INSTRUCTIONS FOR THE TASK
The answer must consist of every line below that holds the word "interviews".

###

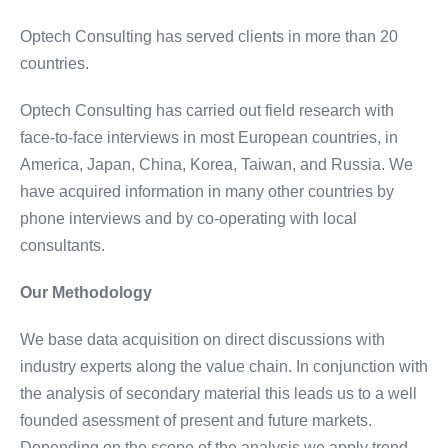
Optech Consulting has served clients in more than 20
countries.
Optech Consulting has carried out field research with
face-to-face interviews in most European countries, in
America, Japan, China, Korea, Taiwan, and Russia. We
have acquired information in many other countries by
phone interviews and by co-operating with local
consultants.
Our Methodology
We base data acquisition on direct discussions with
industry experts along the value chain. In conjunction with
the analysis of secondary material this leads us to a well
founded asessment of present and future markets.
Depending on the scope of the analysis we apply trend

###

OUTPUT
face-to-face interviews in most European countries, in
phone interviews and by co-operating with local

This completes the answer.